I was tinkering with the LFN and FAT all this day and it turned out
this is Win95 specific issue.
To make long story short, “don’t put UTF-8 in 8.3”.
in <firstname.lastname@example.org> email@example.com wrote:
firstname.lastname@example.org > wrote:
: I guess this is already in bugreport, but
: Looks like UTF-8’ed long filenames are written somewhat incorrect
: on the filesystem. You won’t notice it on English-only-filename
: filled directories; only localized filenames
person to actually notice this.

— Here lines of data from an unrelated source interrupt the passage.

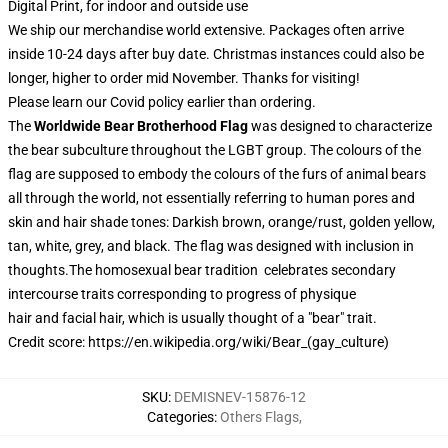
Digital Print, for indoor and outside use
We ship our merchandise world extensive.
Packages often arrive
inside 10-24 days after buy date. Christmas instances could also be
longer, higher to order mid November. Thanks for visiting!
Please learn our Covid
policy
earlier than ordering.
The
Worldwide Bear Brotherhood Flag
was designed to characterize
the
bear
subculture throughout the
LGBT group
. The colours of the
flag are supposed to embody the colours of the furs of animal bears
all through the world, not essentially referring to human pores and
skin and hair shade tones: Darkish brown, orange/rust, golden yellow,
tan, white, grey, and black. The flag was designed with inclusion in
thoughts.
The homosexual bear tradition celebrates
secondary
intercourse traits
corresponding to progress of
physique
hair
and
facial hair
, which is usually thought of a "bear" trait.
Credit score: https://en.wikipedia.org/wiki/Bear_(gay_culture)
SKU
:
DEMISNEV-15876-12
Categories
:
Others Flags
,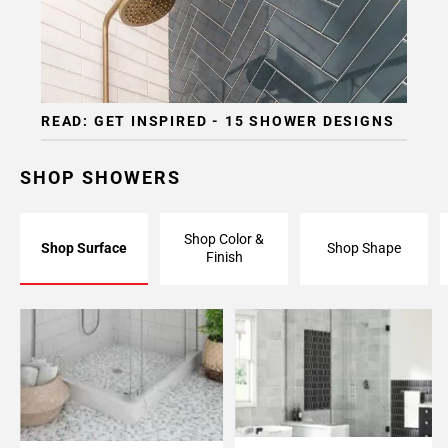
READ: GET INSPIRED - 15 SHOWER DESIGNS
SHOP SHOWERS
Shop Color &
Shop Surface
Shop Shape
Finish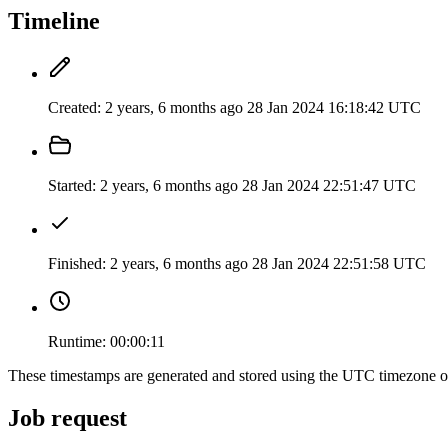
Timeline
Created:
2 years, 6 months ago
28 Jan 2024 16:18:42 UTC
Started:
2 years, 6 months ago
28 Jan 2024 22:51:47 UTC
Finished:
2 years, 6 months ago
28 Jan 2024 22:51:58 UTC
Runtime:
00:00:11
These timestamps are generated and stored using the UTC timezone 
Job request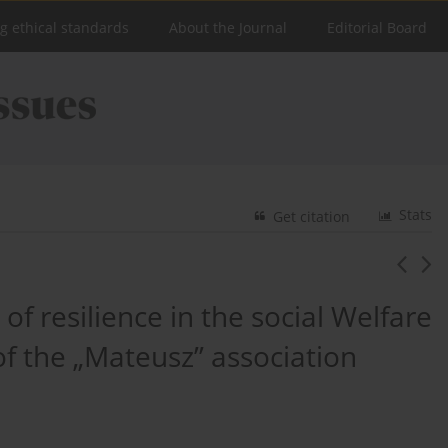
ng ethical standards
About the Journal
Editorial Board
Stats
Get citation
of resilience in the social Welfare
f the „Mateusz” association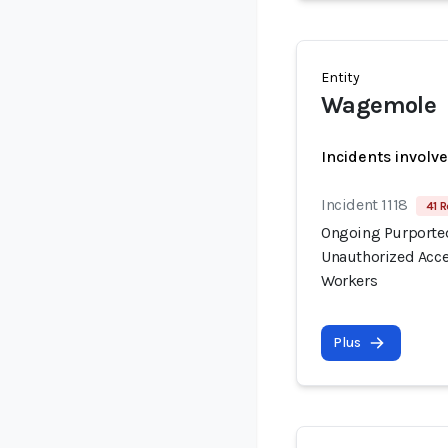
Entity
Wagemole
Incidents involv
Incident 1118
41 R
Ongoing Purported
Unauthorized Acce
Workers
Plus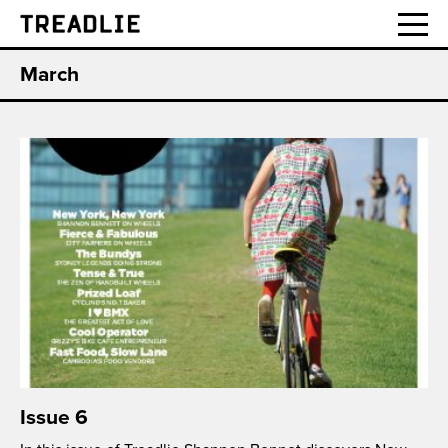
Treadlie
March
Issue 6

I can see all sorts of issues with
processing of the (non-ASCII) multibyte names and 8.3 munging, but it
would help to know exactly what you see. Are files missing in the
archive? Are they missing when restored? Are they incorrectly named
in the archive or when restored? Is there a pattern to the mis-naming
(short, long, starting with certain characters, etc)? Thanks …
tar is correctly created, with UTF-8 filenames.
I confirmed this by also binary dump/untarring in Solaris.
It looks correct after restore in QNX File Manager.
By hexdumping the FAT entries, I confirmed that at least LFN is restored
correctly, including checksums.
the localised “Program” filename:
Unicode FF8C FF9F FF9B FF78 FF9E FF97 FF91
was stored in FAT entry as:
00004A40 41 8C FF 9F FF 9B FF 78:FF 9E FF 0F 00 5A 97 FF|A…x…Z…
00004A50 91 FF 00 00 FF FF FF FF:FF FF 00 00 FF FF FF FF|…
00004A60 EF BE 8C EF BE 9F 7E 31:20 20 20 20 00 00 00 00|…~1 …
00004A70 00 00 00 00 00 00 88 2E:87 2B 03 00 0A 00 00 00|…+…
(the 8.3 is (EF BE 8C)(EF BE 9F)~1, seemingly mangled from UTF-8)
However, the 8.3 filename is munged directly from UTF-8 and
Win95 seems to not like this.
After numerous try-and-error, Win95 seems to check
- the 8 of 8.3 ends with “~1” or similar munge indicator
- the 8.3 looks sane in system codepage
(“chev us” (use US codepage) doesn’t cure)
In Win95, so that only those entries having “sane” 8.3 by chance,
will have LFN assigned.
- The problem seems to lie in 8.3 generator.
As result, most filenames are presented with QNX mangled 8.3 in raw UTF-8.
Some of these would contain illegal characters, so Win95 can’t
stat/delete them (bad).
in above example,[EF BE 8C EF BE 9F 7E 31:20 20 20] doesn’t look like
a valid string in codepage 932 (japanese), so Win95 thinks
this doesn’t have valid LFN. (don’t ask me why)
I don’t expect QNX will generate 8.3 exactly as in Windows,
as this requires codepage option in fs-dos, but at least
it’s better to have LFN picked up.
So here’s the short-term fix suggestion:
- Have the 8.3 generator only include ASCII filenames.
You don’t have to decode Unicode to DOS codepage;
just masking into 7 bit (and excluding illegal chars) is enough.
I know (internationalized,multilingual,whatever) iso-8859-* folks
won’t like 7bit, so anyway you may need some 8.3 generation option
In long term you may need “codepage=” option for fs-dos.